7. Why does Amos say that the “day of the Lord,” or the Second Coming, is “darkness, and not light”?  (5:18-20)  Isn’t it supposed to be a wonderful occasion?

Malachi may have said it best:  It is a “great and dreadful” day (Malachi 4:5).  It will be great and wonderful for the righteous, but truly dreadful for the wicked, including those to whom Amos was speaking. 

8. What does it mean to be “at ease in Zion”?  (6:1)  Why doesn’t the Lord want us to be comfortable? 

This is the same thing Nephi warned us against in 2 Nephi 28:24, when he said, “Wo be unto him that is at ease in Zion.”  Of course, the Lord wants us to find peace, even in this life.  In fact, that is one of His few universal promises:  “He who doeth the works of righteousness shall receive his reward, even peace in this world, and eternal life in the world to come.”  (D&C 59:23.)  But the Lord does not want us to be “at ease” in the sense of being complacent or believing that disobedience or indolence will bring us the same blessings as faithfulness. 

9. How can Latter-day Saints use 8:11-12 to substantiate the idea of a medieval apostasy, when Amos is clearly speaking of his own time and the immediate future?

It is not necessary to assert that Amos specifically or uniquely was referring to the medieval apostasy to find this passage helpful.  Many object to our claim of a universal apostasy on grounds that the Lord wouldn’t permit His gospel and His authority to totally disappear from the earth.  Amos clearly disagrees.  And if it could occur in his day, it takes no major stretch of the imagination to accept that it could have occurred again, after the death of Christ and His apostles..

10. How can Latter-day Saints use Obadiah 1:21 to refer to temple and family history work, when it appears that Obadiah is speaking about the then future downfall of the Edomites?

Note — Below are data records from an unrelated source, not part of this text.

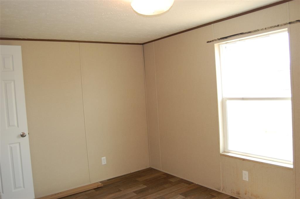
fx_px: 250
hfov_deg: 62.0
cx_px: 150
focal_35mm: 30
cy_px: 100
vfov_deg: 43.5
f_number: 3.8
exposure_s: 1/125
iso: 400
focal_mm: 20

Here we have a classic example of the difference between the historic “interpretation” of a passage and an appropriate additional application of it.  We can freely admit that Obadiah wasn’t thinking at all about temple and family history work as we know it.  He had quite certainly never heard of such a thing.  But the phrase “saviours … on mount Zion,” which to Obadiah meant warriors who would assist in conquering the Edomites, also has a lovely ring to it when applied to what we do for our ancestors who died without an opportunity to accept the gospel.  For them, we can serve as “saviors” by making possible temple ordinances on their behalf, which they can then accept or reject as they choose in the spirit world.